Which lines in the items below contain the word "naam"? Copy each of those lines in full.

(Stored items)
......
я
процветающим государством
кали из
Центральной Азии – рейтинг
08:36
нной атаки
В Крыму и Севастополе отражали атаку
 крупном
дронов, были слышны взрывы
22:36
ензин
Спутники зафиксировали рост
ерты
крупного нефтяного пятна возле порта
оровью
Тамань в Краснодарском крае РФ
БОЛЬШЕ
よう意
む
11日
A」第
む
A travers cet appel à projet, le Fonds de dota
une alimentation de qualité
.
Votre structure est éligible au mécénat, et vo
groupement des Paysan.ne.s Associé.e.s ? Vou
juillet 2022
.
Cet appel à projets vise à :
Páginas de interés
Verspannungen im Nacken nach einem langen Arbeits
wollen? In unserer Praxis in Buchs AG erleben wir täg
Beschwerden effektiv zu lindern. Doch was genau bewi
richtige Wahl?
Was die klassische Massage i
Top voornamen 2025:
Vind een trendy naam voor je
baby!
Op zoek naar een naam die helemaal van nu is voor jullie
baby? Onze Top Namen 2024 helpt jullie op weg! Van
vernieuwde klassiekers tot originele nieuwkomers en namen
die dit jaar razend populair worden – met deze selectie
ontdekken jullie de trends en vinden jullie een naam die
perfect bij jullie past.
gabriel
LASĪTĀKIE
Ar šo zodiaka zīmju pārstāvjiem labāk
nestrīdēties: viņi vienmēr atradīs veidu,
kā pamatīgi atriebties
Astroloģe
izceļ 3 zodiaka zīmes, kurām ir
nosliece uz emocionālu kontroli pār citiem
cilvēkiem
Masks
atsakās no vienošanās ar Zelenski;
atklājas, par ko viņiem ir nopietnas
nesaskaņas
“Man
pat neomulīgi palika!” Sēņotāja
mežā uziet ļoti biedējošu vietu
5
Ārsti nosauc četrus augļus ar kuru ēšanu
......
** Task result **
Vind een trendy naam voor je
Op zoek naar een naam die helemaal van nu is voor jullie
ontdekken jullie de trends en vinden jullie een naam die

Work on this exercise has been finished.